▶ [Exercise prompt] Retrieve every line from the records in which the word "Conceptos" occurs.
== Data provided ==
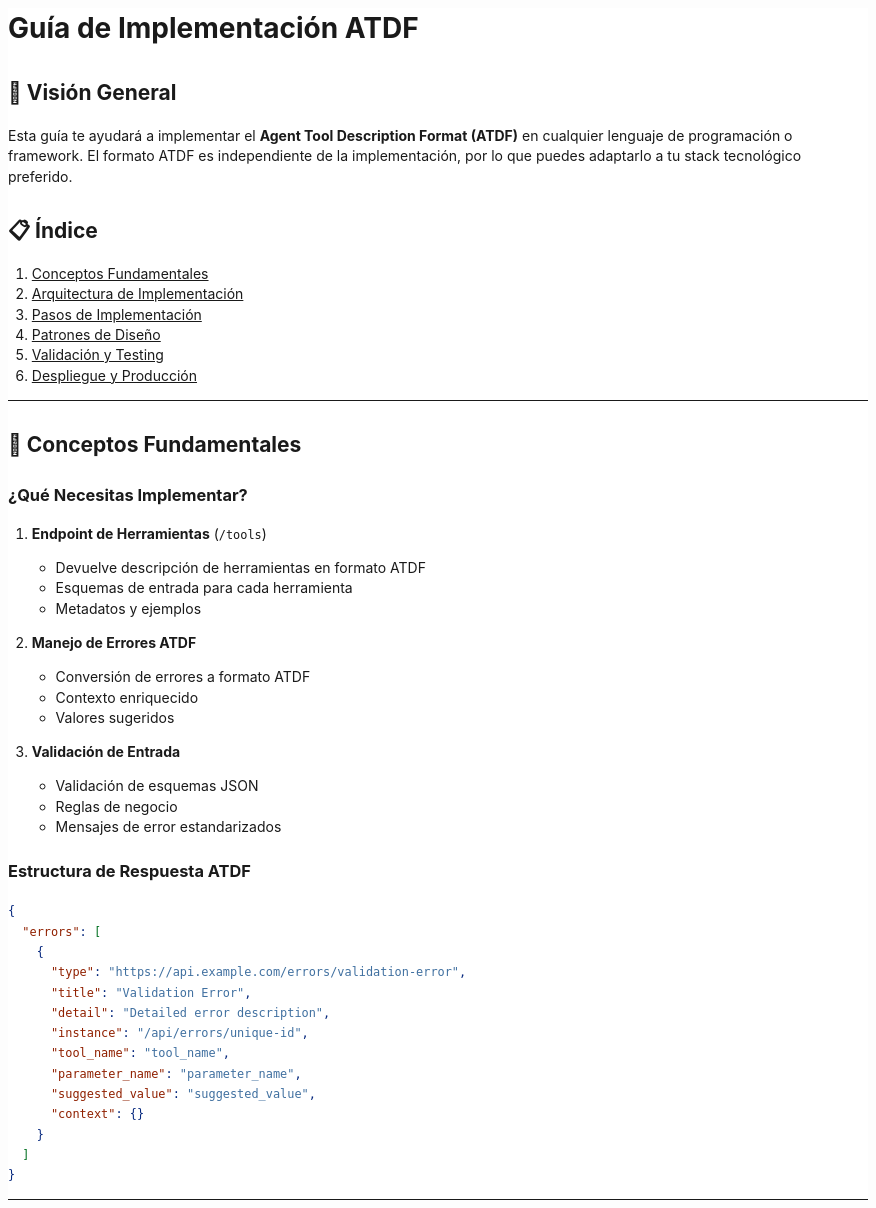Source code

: # Guía de Implementación ATDF

## 🎯 Visión General

Esta guía te ayudará a implementar el **Agent Tool Description Format (ATDF)** en cualquier lenguaje de programación o framework. El formato ATDF es independiente de la implementación, por lo que puedes adaptarlo a tu stack tecnológico preferido.

## 📋 Índice

1. [Conceptos Fundamentales](#conceptos-fundamentales)
2. [Arquitectura de Implementación](#arquitectura-de-implementación)
3. [Pasos de Implementación](#pasos-de-implementación)
4. [Patrones de Diseño](#patrones-de-diseño)
5. [Validación y Testing](#validación-y-testing)
6. [Despliegue y Producción](#despliegue-y-producción)

---

## 🔧 Conceptos Fundamentales

### ¿Qué Necesitas Implementar?

1. **Endpoint de Herramientas** (`/tools`)
   - Devuelve descripción de herramientas en formato ATDF
   - Esquemas de entrada para cada herramienta
   - Metadatos y ejemplos

2. **Manejo de Errores ATDF**
   - Conversión de errores a formato ATDF
   - Contexto enriquecido
   - Valores sugeridos

3. **Validación de Entrada**
   - Validación de esquemas JSON
   - Reglas de negocio
   - Mensajes de error estandarizados

### Estructura de Respuesta ATDF

```json
{
  "errors": [
    {
      "type": "https://api.example.com/errors/validation-error",
      "title": "Validation Error",
      "detail": "Detailed error description",
      "instance": "/api/errors/unique-id",
      "tool_name": "tool_name",
      "parameter_name": "parameter_name",
      "suggested_value": "suggested_value",
      "context": {}
    }
  ]
}
```

---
===
▶ [Result for this exercise]
1. [Conceptos Fundamentales](#conceptos-fundamentales)
## 🔧 Conceptos Fundamentales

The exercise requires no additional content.